“Thank you. Success will come. They who care and dare can do anything.” With these words he passed through the gates, and Mrs. Atheling and Kate went slowly back to the house, both of them turning the new ring on their fingers. It was dinner-time, but little dinner was eaten. Edgar’s letter was to read; Mr. North to speculate about; and if either of the women remembered Lord Exham’s expected call, no remark was made about it.

Yet Kate was neither forgetful of the visit, nor indifferent to it. A sweet trouble of heart, half-fear and half-hope, flushed her cheeks and sent a tender light into her star-like eyes.

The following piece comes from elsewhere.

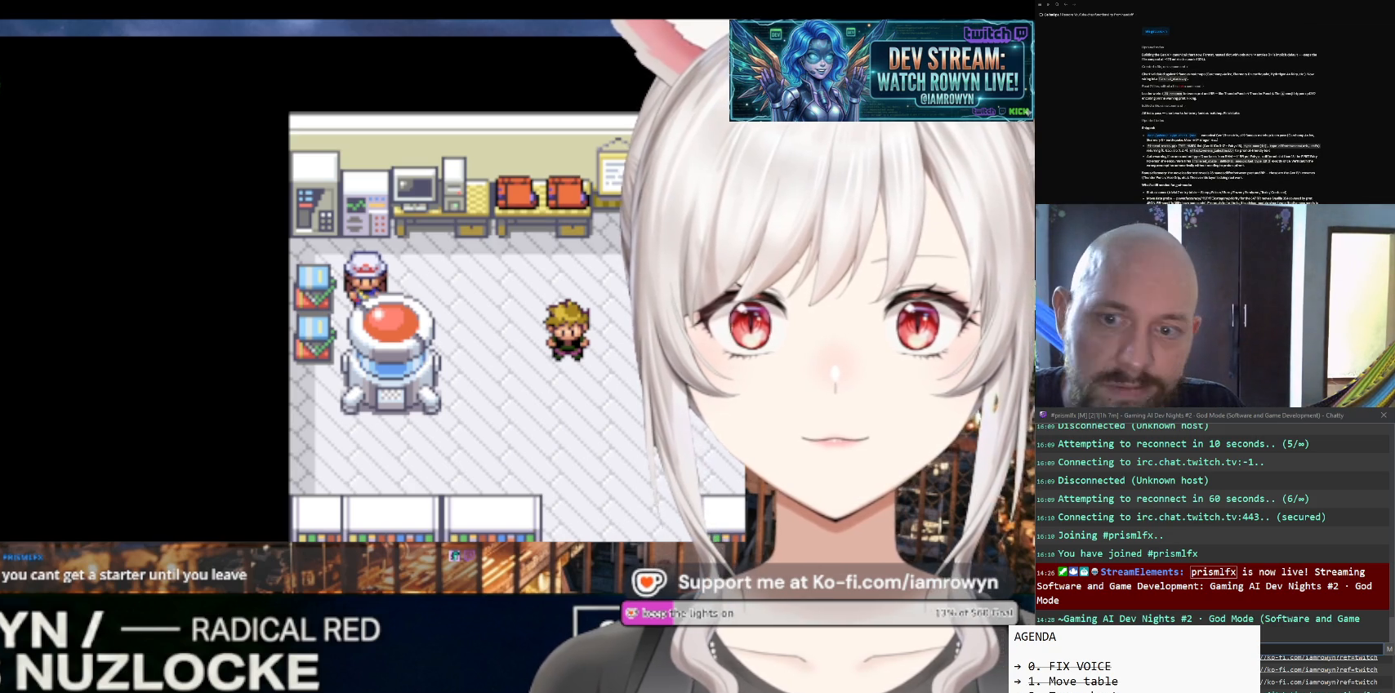
{"buttons": ["DPAD_DOWN"], "events": []}
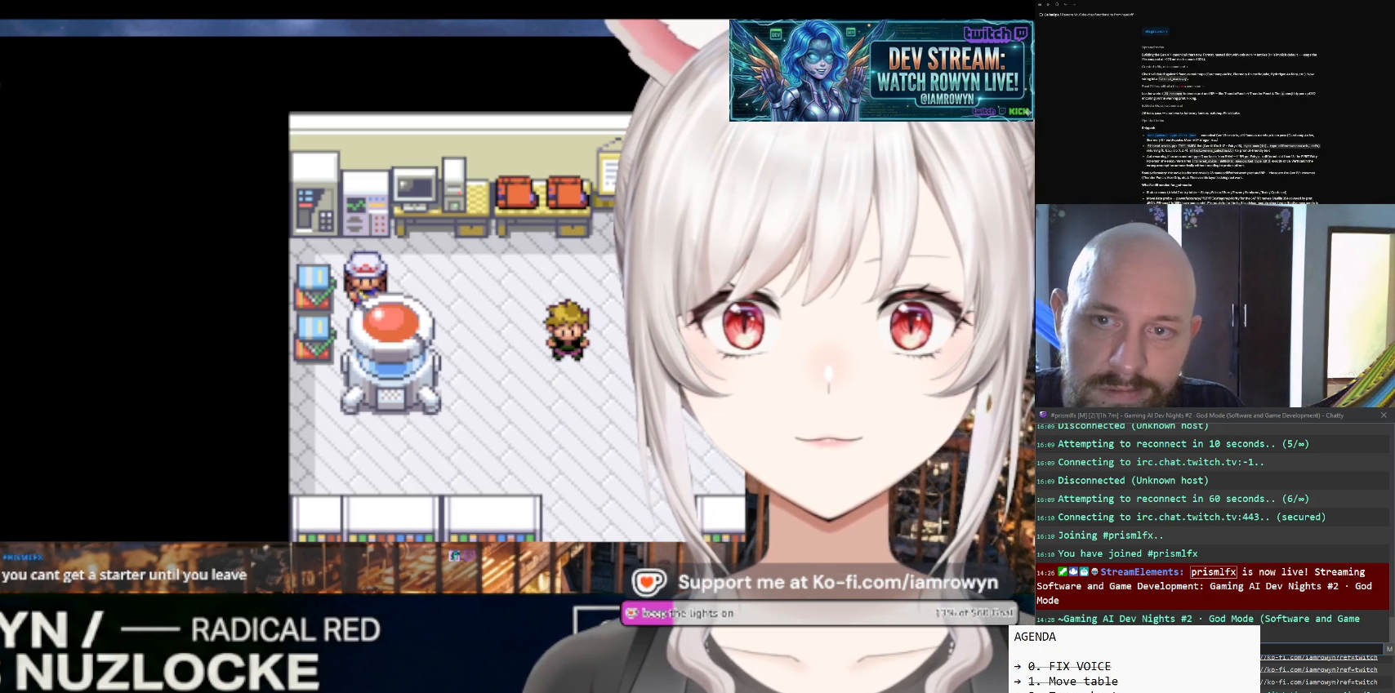
{"buttons": ["DPAD_DOWN"], "events": []}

In the very depths of her being there existed a feeling she did not understand, and did not investigate. Was it Memory? Was it Hope? Was it Love? She asked none of these questions. But she dressed like a girl in a dream; and just as she was sliding the silver buckle on her belt, a sudden trick of memory brought back to her the rhyme of her childhood. And though she blushed to the remembrance, and would not for anything repeat the words, her heart sang softly to itself,–

“It may so happen, it may so fall,

That I shall be Lady of Exham Hall.”


CHAPTER THIRD
THE LORD OF EXHAM

On the very edge of the deep, tumbling becks which feed the Esk stands Exham Hall. It is a stately, irregular building of gray stone; and when the sunshine is on its many windows, and the flag of Richmoor flying from its central tower, it looks gaily down into the hearts of many valleys, where

“The oak, and the ash, and the bonny ivy-tree,

Flourish at home in the North Countree.”

Otherwise, it has, at a distance, a stern and forbidding aspect. For it is in a great solitude, and the babble of the beck, and the cawing of the rooks, are the only sounds that usually break the silence. The north part was built in A. D. 1320; and the most modern part in the reign of James the First; and yet so well has it stood the wear and tear of elemental and human life in this secluded Yorkshire vale that it does not appear to be above a century old.